Does the qualification ‘postsecular’ suggest a shift towards what might be called a post-post Enlightenment era in Western societies? If that should be the case, wouldn’t it be compelling for Western societies to strive for further accommodation of conservative values alongside ‘hard core’ rationalism?

Wouldn’t an acknowledgment of the ‘postsecular turn’ in European societies entail a with all forms of Euro-centricism and therefore a redefinition of European identity; a redefinition that does not reset exclusively on the Judeo-Christian but includes other heritages that have arguably contributed to the shaping of European epistemology as a whole?

If postsecular societies adopt such dynamics of recognition, shouldn’t we therefore expect compatible patterns of thought such as European Islam, patterns that are in keeping with universal values?

Participants in this workshop will equally explore transformations in the public sphere in other societies that have not experience secularism nor the potential shift to postsecularism as some societies in European have.
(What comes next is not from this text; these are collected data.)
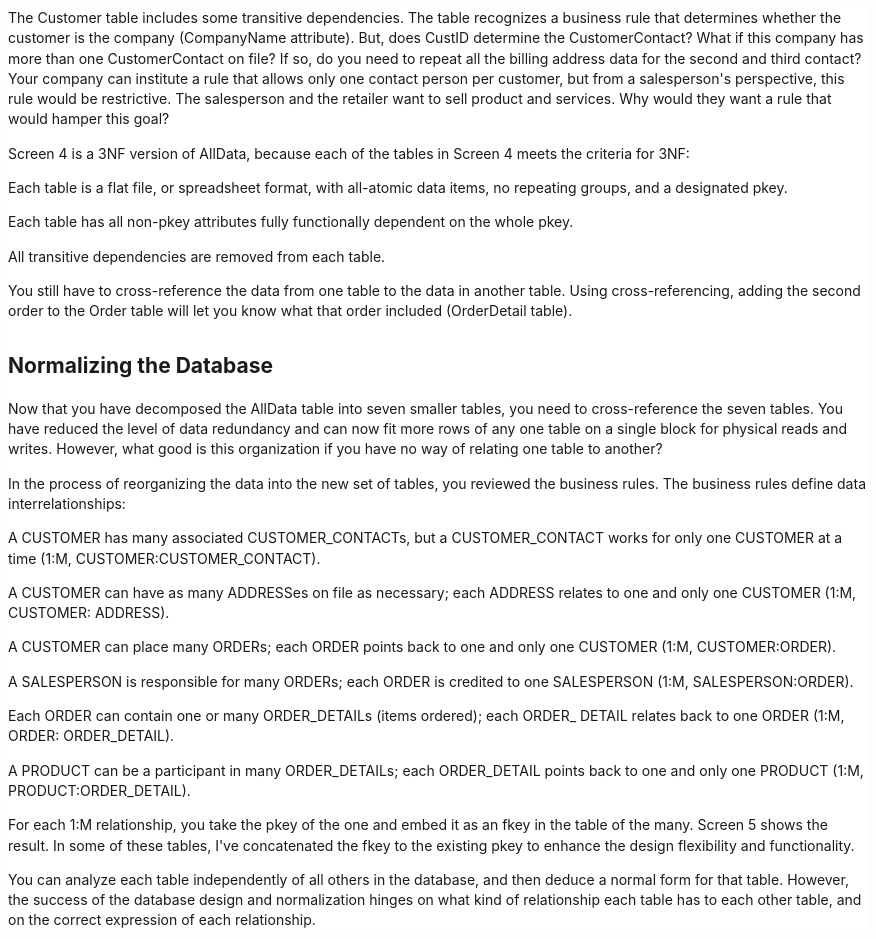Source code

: The Customer table includes some transitive dependencies. The table recognizes a business rule that determines whether the customer is the company (CompanyName attribute). But, does CustID determine the CustomerContact? What if this company has more than one CustomerContact on file? If so, do you need to repeat all the billing address data for the second and third contact? Your company can institute a rule that allows only one contact person per customer, but from a salesperson's perspective, this rule would be restrictive. The salesperson and the retailer want to sell product and services. Why would they want a rule that would hamper this goal?

Screen 4 is a 3NF version of AllData, because each of the tables in Screen 4 meets the criteria for 3NF:

Each table is a flat file, or spreadsheet format, with all-atomic data items, no repeating groups, and a designated pkey.

Each table has all non-pkey attributes fully functionally dependent on the whole pkey.

All transitive dependencies are removed from each table.

You still have to cross-reference the data from one table to the data in another table. Using cross-referencing, adding the second order to the Order table will let you know what that order included (OrderDetail table).

## Normalizing the Database

Now that you have decomposed the AllData table into seven smaller tables, you need to cross-reference the seven tables. You have reduced the level of data redundancy and can now fit more rows of any one table on a single block for physical reads and writes. However, what good is this organization if you have no way of relating one table to another?

In the process of reorganizing the data into the new set of tables, you reviewed the business rules. The business rules define data interrelationships:

A CUSTOMER has many associated CUSTOMER_CONTACTs, but a CUSTOMER_CONTACT works for only one CUSTOMER at a time (1:M, CUSTOMER:CUSTOMER_CONTACT).

A CUSTOMER can have as many ADDRESSes on file as necessary; each ADDRESS relates to one and only one CUSTOMER (1:M, CUSTOMER: ADDRESS).

A CUSTOMER can place many ORDERs; each ORDER points back to one and only one CUSTOMER (1:M, CUSTOMER:ORDER).

A SALESPERSON is responsible for many ORDERs; each ORDER is credited to one SALESPERSON (1:M, SALESPERSON:ORDER).

Each ORDER can contain one or many ORDER_DETAILs (items ordered); each ORDER_ DETAIL relates back to one ORDER (1:M, ORDER: ORDER_DETAIL).

A PRODUCT can be a participant in many ORDER_DETAILs; each ORDER_DETAIL points back to one and only one PRODUCT (1:M, PRODUCT:ORDER_DETAIL).

For each 1:M relationship, you take the pkey of the one and embed it as an fkey in the table of the many. Screen 5 shows the result. In some of these tables, I've concatenated the fkey to the existing pkey to enhance the design flexibility and functionality.

You can analyze each table independently of all others in the database, and then deduce a normal form for that table. However, the success of the database design and normalization hinges on what kind of relationship each table has to each other table, and on the correct expression of each relationship.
How could such societies therefore turn to their advantage the postsecular shift in Western societies and eventually embrace postsecularism both as a philosophical concept and a social praxis without necessarily pursuing the same trajectory?

On the whole, participants from across disciplines in the Humanities will fully engage with the aforementioned issues and see the extent to which a profound reflection on the some of the cataclysmic dislocations occasioned by globalization could help us better apprehend some of the wider ramifications of these very dislocations in a post-grand narrative period ; a period that we could at best qualify as the post-global era.

The ultimate goal is not to come to ready-made solutions but ponder collectively on some of the compelling issues that animate public and academic debates in the hope of building an intellectual project that enjoys full independence and impartiality and steers clear of positions that smack of the smallest ideological overtone.